As a student employee at the Bentley Historical Library, I worked on a comprehensive legacy finding aid and EAD reconciliation and cleanup project to ensure consistency between various versions of the library's legacy description; to enhance and clean up the description where possible; and to prepare the Bentley's legacy EAD for migration to ArchivesSpace. Working on this project has given me an appreciation for encoded archival description and has educated me about how it can offer enhanced access to collections and interoperability between systems. My studies at the University of Michigan's School of Information also contributed to my knowledge of encoded archival standards, such as EAC-CPF, and about the benefits that those standards afford in terms of linked data. I am eager to learn more about encoded archival standards and to put my existing knowledge and interest to use as a member of this steering committee.
Archives Assistant at Yale University, Manuscripts and Archives
Christy Tomecek is an archives assistant at Yale University's Manuscripts and Archives. In this position, she works with baseline arrangement, top level and inventory level description, outreach, and local testing and training with the archival management system ArchivesSpace. She also has created screencasts on using ArchivesSpace for Lyrasis. She has worked in EAD 2002 outside of archival management systems in multiple positions during the process of creating finding aids. Previous positions include Assistant Archivist at the Armenian Church of America, Eastern Diocese, intern at the Oskar Diethelm Library at Weill Cornell Medical College, and archival technician at the Municipal Archives in New York, New York. She holds a MLS with an archives certificate from Queens College, City University of New York.

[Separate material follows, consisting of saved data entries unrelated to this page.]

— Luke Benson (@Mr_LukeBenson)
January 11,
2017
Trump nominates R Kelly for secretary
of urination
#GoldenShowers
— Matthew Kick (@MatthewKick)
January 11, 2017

My professional interests have always been in descriptive practices, data standards and best practices, and linked data, so as to provide structure for a wider context topically and better access to archival materials. As a steering committee member, I would love to collaborate with others in the profession to provide education and training such as workshops and training guides to demystify and highlight the further possibilities of EAD3, such as flexibility for our description while simultaneously providing a coherent structure for discoverability. I would also like to provide talks, seminars, and other events that start and continue conversations exploring the interrelations made possible by EAD3, EAC-CPF, and any other standards that may be developed which could provide a more detailed range of relationships and events for researchers to form connections. I would be honored to join the steering committee to work towards these goals so as to enrich our considerations and practices for our description.